In the U.S. Dramatic Competition Section:
The Reviews Are In for the Ryan Gosling-Michelle Williams drama “Blue Valentine”: IndieWire‘s Eric Kohn writes, “Light on plot and heavy on expression, Derek Cianfrance’s “Blue Valentine” is a study in extremes…You could hang this movie on your wall, but it would really bring down the mood.” New York Post‘s Kyle Smith finds it lovely, Ella Taylor didn’t think there was enough there. The L.A. Times’ Steven Zeitchek considers it a hit, HitFix’s Gregory Ellwood was similarly taken.
The Reviews Are In for Mark Ruffalo’s directorial debut “Sympathy for Delicious” : At Movie City News, Larry Gross gives the the first word on the film and it’s good. The Hollywood Reporter‘s John DeFore and The A.V. Club‘s Nathan Rabin, who writes, “Astonishingly, the fact that Orlando Bloom plays a character named The Stain is only the fifth or sixth most moronic and misbegotten aspect of the film…I should also point out that this is not a comedy but rather an unrelentingly dour, portentous drama that expects us to take this foolishness seriously.”
In the U.S. Documentary Competition:
The Reviews Are In for Alex Gibney’s “Casino Jack and the United States of Money,” about disgraced lobbyist Jack Abramoff: Entertainment Weekly’s Owen Gleiberman writes, “‘Casino Jack’ is really a look at how, and why, the government no longer works — how the culture of Washington was effectively rebuilt to sell itself to the highest bidder.” Cinematical’s Scott Weinberg concurs, writing, “while ‘Casino Jack’ is a colorful but unflinching smack at Jack, it also speaks to something a lot larger than just one gang of crooks.”

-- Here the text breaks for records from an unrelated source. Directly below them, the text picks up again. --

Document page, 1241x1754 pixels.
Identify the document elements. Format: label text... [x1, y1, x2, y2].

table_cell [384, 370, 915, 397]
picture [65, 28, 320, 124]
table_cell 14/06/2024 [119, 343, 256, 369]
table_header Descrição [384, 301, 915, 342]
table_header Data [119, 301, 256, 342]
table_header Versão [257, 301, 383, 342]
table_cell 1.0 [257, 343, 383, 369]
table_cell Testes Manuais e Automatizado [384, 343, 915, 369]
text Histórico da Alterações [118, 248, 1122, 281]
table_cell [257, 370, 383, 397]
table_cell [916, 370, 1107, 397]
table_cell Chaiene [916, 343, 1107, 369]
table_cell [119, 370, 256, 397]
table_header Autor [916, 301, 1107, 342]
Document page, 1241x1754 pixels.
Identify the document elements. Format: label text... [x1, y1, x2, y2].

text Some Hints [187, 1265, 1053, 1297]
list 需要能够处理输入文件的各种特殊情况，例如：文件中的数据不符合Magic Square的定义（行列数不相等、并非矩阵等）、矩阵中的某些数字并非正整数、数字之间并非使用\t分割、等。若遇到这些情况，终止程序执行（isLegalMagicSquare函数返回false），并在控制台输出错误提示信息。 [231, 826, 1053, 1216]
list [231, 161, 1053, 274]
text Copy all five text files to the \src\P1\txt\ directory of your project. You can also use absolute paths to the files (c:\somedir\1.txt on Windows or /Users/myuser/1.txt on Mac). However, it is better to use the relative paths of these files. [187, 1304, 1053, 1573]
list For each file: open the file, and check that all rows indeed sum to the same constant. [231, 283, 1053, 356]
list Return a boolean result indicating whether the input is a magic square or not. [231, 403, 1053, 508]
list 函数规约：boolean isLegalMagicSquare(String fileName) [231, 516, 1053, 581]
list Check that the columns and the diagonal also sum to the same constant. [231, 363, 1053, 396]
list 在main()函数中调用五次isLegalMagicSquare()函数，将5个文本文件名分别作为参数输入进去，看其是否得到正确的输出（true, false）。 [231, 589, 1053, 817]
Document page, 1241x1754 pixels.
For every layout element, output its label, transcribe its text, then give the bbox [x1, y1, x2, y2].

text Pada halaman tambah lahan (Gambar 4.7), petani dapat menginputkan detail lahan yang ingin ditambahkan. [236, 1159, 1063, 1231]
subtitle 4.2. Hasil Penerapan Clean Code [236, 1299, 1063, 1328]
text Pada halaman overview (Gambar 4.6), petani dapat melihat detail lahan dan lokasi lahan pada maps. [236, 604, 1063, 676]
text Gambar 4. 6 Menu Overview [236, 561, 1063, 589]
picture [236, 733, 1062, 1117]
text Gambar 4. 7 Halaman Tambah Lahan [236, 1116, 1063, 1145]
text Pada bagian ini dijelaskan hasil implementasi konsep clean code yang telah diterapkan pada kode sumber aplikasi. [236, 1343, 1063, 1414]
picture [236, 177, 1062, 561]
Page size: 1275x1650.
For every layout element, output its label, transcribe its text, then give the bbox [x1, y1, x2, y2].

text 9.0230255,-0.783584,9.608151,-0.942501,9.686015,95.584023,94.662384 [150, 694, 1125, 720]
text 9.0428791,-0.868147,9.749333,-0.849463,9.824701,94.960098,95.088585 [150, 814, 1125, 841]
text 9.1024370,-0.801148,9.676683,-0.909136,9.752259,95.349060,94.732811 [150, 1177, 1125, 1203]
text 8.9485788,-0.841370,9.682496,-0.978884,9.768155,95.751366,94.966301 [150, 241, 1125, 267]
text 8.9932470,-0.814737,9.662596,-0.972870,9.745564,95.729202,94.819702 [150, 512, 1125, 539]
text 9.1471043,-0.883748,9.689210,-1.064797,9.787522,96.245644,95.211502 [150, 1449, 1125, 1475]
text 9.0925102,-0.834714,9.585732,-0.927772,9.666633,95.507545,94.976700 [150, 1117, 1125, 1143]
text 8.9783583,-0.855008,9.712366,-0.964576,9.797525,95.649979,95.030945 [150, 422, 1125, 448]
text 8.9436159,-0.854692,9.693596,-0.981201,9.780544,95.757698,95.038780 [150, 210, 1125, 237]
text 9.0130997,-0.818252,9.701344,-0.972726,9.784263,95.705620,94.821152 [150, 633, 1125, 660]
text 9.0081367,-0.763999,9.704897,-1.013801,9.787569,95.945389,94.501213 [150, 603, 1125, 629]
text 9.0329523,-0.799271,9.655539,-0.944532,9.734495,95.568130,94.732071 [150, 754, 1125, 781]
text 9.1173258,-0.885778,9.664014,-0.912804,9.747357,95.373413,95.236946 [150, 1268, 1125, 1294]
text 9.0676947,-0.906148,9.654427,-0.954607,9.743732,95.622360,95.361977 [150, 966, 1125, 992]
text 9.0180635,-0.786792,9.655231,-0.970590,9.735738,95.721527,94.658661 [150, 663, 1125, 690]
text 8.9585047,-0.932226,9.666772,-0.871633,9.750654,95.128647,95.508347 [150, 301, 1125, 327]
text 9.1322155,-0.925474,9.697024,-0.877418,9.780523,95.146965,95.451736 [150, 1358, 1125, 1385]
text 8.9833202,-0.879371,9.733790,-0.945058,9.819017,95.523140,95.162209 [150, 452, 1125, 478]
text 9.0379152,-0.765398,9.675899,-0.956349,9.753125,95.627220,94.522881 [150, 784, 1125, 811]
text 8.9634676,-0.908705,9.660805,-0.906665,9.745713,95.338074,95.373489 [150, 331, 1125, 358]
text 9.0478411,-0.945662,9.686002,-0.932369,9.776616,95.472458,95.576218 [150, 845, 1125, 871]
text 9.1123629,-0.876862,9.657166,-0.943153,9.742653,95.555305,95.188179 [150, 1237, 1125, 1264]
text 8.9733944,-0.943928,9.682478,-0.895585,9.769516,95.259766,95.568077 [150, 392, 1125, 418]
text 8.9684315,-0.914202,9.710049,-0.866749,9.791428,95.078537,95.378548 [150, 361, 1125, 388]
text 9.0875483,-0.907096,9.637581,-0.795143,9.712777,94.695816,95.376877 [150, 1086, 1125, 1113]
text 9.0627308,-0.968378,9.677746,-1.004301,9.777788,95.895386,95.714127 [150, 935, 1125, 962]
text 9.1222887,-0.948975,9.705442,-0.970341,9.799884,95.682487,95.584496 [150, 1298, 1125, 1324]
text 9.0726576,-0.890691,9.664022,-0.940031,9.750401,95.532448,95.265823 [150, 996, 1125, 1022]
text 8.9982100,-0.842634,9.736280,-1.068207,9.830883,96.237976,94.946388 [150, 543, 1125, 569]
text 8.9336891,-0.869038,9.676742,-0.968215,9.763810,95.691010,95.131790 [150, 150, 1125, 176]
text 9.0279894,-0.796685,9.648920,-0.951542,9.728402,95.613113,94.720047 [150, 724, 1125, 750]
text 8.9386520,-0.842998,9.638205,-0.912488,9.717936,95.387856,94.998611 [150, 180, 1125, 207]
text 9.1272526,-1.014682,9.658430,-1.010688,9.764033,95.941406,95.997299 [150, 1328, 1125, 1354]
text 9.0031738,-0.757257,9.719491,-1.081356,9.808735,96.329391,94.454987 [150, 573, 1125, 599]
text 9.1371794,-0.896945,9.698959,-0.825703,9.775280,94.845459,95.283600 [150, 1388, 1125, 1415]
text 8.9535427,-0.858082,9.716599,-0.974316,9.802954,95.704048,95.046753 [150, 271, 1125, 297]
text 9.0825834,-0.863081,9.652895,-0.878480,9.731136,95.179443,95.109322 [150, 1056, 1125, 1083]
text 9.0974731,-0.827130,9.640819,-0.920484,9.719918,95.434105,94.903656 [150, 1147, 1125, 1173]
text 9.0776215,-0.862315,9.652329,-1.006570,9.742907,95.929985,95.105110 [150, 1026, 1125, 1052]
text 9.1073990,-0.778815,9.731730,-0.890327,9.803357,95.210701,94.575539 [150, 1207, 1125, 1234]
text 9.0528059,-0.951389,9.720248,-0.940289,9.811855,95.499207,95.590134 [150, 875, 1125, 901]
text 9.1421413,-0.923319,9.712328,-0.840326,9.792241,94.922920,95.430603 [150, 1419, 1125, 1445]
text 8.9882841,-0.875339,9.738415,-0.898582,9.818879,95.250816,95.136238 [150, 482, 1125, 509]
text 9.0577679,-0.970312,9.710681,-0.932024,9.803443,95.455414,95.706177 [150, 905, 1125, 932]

The Reviews Are In for Jennifer Arnold’s “A Small Act” about the bond between a Kenyan whose education was sponsored by a German Holocaust survivor: Roger Ebert writes that the film left him “filled with hope.”
The Reviews Are In for “Smash His Camera”: Besides IFC.com, AJ Schnack has a roundup of reviews. L.A. Weekly’s Karina Longworth weighs in with a comparison to “Teenage Paparazzo” and Entertainment Weekly’s Owen Gleiberman writes “‘Smash His Camera’ makes you see why Ron Galella was Andy Warhol’s favorite photographer. Galella’s photographs…are raw, beautiful, shocking, tender, fascinating, and real. They’re proof that starting in the late 20th century, art and voyeurism could no longer be separated.”
In the World Documentary Competition Section:
The Reviews Are In for “His & Hers,” the Irish love story told entirely by women: The A.V. Club’s Noel Murray gives the film a B+. Blast‘s Ned Prickett found the film to be “funny, moving, and always affecting.”
In the Park City at Midnight Section:
The Reviews Are In for the Adrien Brody-starring pot comedy “HIGH School”: The L.A. Times’ reports on what sounds like a very successful premiere screening.